Additionally, the Chicken Bone Breast and the Chicken Thighs data containted characters rather than numbers. First, I had to change those words to 0. Then, I had to change them to a numerical number, rather than just a character.
```{r}
ckn_edited<- raw_poulty_clean %>%
mutate(Ckn_Bone_Breast = recode(Ckn_Bone_Breast, `too few` = "0"),
Ckn_Thighs = recode(Ckn_Thighs, `too few`="0"))
ckn_edited
```
```{r}
ckn_edited$Ckn_Bone_Breast<-as.numeric(ckn_edited$Ckn_Bone_Breast)
ckn_edited$Ckn_Thighs<-as.numeric(ckn_edited$Ckn_Thighs)
ckn_edited
```
The original clean data had 12 columns and 120 rows.
```{r}
ncol(ckn_edited)
nrow(ckn_edited)
```
### Briefly describe the data
I pivoted the data to make the type of item (egg, or chicken meat) show in one column rather than have each one in their own columns. This makes it much easier to analyse the summary statistics.
```{r}
###pivot the data to longer version for eggs data set
eggs_longer<- pivot_longer(ckn_edited, cols=c("XL_Dozen", "XL_1/2_Doz.", "L_Dozen", "L_1/2_Doz", "Ckn_Whole", "Ckn_BS_Breast", "Ckn_Bone_Breast", "Ckn_Whole_legs", "Ckn_Thighs"),
names_to = "eggType/cknType",
values_to = "avgPrice"
)
eggs_longer
```
I have included the summary statistics of price of chicken and eggs each year combined.
```{r}
eggs_longer%>%
group_by(year)%>%
summarise (
sd_year = sd (avgPrice, na.rm=TRUE),
max_year = max(avgPrice, na.rm = TRUE),
min_year = min(avgPrice, na.rm = TRUE),
avg_year = mean (avgPrice, na.rm = TRUE),
med_year = median(avgPrice, na.rm = TRUE)
)
```
Additionally, I have calculated the summary statistics of each type of item sold. However, there are some limitations of this. There are two items, chicken bone in breast and chicken Thigs that did not have data for some of the years.
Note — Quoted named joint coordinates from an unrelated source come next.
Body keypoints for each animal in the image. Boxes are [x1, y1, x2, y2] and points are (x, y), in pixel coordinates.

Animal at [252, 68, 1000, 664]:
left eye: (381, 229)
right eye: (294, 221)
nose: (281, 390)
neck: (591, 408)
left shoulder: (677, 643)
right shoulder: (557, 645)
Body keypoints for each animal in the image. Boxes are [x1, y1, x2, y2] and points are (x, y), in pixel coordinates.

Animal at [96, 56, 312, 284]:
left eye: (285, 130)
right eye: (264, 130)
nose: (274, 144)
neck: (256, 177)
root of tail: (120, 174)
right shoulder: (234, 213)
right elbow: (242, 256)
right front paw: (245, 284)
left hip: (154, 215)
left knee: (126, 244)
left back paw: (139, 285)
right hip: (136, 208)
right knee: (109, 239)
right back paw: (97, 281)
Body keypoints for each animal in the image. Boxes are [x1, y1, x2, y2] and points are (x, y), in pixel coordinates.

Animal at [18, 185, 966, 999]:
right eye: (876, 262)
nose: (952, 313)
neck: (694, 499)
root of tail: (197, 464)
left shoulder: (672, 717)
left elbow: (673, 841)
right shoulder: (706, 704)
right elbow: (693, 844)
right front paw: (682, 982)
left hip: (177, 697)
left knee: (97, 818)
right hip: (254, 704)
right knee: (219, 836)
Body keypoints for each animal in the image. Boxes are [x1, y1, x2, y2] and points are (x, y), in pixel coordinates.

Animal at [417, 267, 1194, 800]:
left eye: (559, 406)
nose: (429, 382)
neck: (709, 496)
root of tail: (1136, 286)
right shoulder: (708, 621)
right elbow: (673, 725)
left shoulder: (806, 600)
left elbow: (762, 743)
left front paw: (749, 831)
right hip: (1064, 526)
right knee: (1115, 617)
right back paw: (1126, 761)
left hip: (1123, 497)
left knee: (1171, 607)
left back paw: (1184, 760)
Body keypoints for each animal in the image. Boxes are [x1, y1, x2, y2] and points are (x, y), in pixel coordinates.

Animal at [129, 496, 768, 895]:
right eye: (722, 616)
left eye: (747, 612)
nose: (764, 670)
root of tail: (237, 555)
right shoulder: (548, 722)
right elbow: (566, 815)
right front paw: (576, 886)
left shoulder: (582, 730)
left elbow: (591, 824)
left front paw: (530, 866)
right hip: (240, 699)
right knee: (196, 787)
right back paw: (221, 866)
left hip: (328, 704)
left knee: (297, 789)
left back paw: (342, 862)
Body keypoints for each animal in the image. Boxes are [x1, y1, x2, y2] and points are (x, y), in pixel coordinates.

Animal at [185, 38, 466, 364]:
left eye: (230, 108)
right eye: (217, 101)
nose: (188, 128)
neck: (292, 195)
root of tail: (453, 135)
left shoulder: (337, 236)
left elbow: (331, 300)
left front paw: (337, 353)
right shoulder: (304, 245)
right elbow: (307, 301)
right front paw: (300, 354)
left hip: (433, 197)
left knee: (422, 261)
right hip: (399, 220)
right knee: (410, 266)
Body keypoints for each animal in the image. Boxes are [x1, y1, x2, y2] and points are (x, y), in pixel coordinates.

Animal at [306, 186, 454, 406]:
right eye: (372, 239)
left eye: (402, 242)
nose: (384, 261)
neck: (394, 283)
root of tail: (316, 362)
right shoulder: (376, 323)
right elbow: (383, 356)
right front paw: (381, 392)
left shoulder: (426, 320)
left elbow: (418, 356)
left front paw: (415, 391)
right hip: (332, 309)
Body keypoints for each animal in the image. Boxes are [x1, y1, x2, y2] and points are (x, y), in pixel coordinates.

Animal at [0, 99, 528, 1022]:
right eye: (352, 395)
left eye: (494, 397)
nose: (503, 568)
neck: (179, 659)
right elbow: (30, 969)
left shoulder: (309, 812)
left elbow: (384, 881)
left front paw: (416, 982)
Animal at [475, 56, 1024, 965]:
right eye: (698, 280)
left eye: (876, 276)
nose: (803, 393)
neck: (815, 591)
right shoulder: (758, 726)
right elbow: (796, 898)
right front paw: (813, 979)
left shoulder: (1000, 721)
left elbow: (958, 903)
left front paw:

This threw off the aveage and standard deviations for those year, but the median remains consistent.
```{r}
eggs_longer%>%
group_by(`eggType/cknType`)%>%
summarise (
sd_year = sd (avgPrice, na.rm=TRUE),
max_year = max(avgPrice, na.rm = TRUE),
min_year = min(avgPrice, na.rm = TRUE),
avg_year = mean (avgPrice, na.rm = TRUE),
med_year = median(avgPrice, na.rm = TRUE)
)
```
```{r}
eggs_longer%>%
ggplot(aes(x=year, y=avgPrice, group=`eggType/cknType`, color=`eggType/cknType`)) +
geom_line() +
theme(axis.text=element_text(size=4.5)) +
ggtitle("Price Per Year") +
xlab("Year") + ylab("Price")
```
I have included a color coded grab that shows a visual representation of the price per item per year.
## Anticipate the End Result
```{r}
nrow(eggs_longer)
ncol(eggs_longer)
```
The pivoted data has 5 rows and 1080 columns.